NC's new identity hurdle blocks the vote
by Tom Sullivan
Students arrived in a steady stream at the Board of Elections office in Asheville, NC late Tuesday afternoon. It was Primary Day, the first election operating under the state's new voter ID law. Students found that their out-of-state IDs and state-issued student IDs were unacceptable under the new law and many could not vote a regular ballot. They had come trying to fix voter registration issues, and some to cast provisional ballots. During early voting in the state, "the highest concentrations of provisional ballots from voters without ID were in places with college campuses."
At the polling place down the road from the University of North Carolina Asheville campus, the parking lot was completely full. The shuttle bus from campus had to thread its way cautiously through the gravel lot. The ID problems were causing such delays that the election observer from Democracy NC reported that officials at one point had divided students into a separate line from other voters. The practice was quickly stopped. Students elsewhere in the state faced similar problems voting:
At a precinct in Raleigh at Pullen Park, where many N.C. State students vote, the university bused students in every 15 minutes, and more than 1,700 people voted there on Tuesday. By 7 p.m., a line of hundreds of people stretched into the parking lot. Polls had been scheduled to close at 7:30 p.m.The new ID requirement "added more time to the process" in Durham County, reported WNCN. The problem was widespread:
“We were voting there until around 11 o’clock last night,” said Nicole Shumaker, Wake County’s deputy elections director. “And the reason for that was the early voting period for this primary coincided exactly with North Carolina State University’s spring break. So all those students were out of town during early voting.”
Across the state, volunteers for Democracy NC spoke with people who reported trouble voting. Bob Hall, the group’s executive director, said voter ID laws appear to have been enforced differently throughout the state, that polling workers often appeared untrained or overworked, and that some voters reported they weren’t allowed to cast provisional ballots when a problem arose.The group's voter protection hotline received over 1,000 calls, “disproportionately from young people and students.” Democracy NC also cites this case on its web site:
“All the problems from this primary will be far worse in the general election,” Hall said in a news release.
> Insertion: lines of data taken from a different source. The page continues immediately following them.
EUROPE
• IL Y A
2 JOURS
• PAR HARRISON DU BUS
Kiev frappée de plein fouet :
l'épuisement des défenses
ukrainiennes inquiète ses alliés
His group has been a vocal opponent of the new ID laws.
A voter in Wake County only had a temporary driver’s license for today’s election. The poll worker at her polling location said she would have to cast a provisional ballot and it should count according to the state’s “reasonable impediment” law, but because the voter was not confident that her ballot would be counted, she returned home to get her passport which is a valid form of ID. The voter has voted in the same precinct and polling location for the last 20 years and never had a problem casting a ballot.Charlie Pierce observed, "A democracy that does this to its citizens is no democracy at all." Then again, Donald Trump believes a country that doesn't erect barriers to exclude the wrong kind of people is no country at all. He'd feel right at home in the new North Carolina.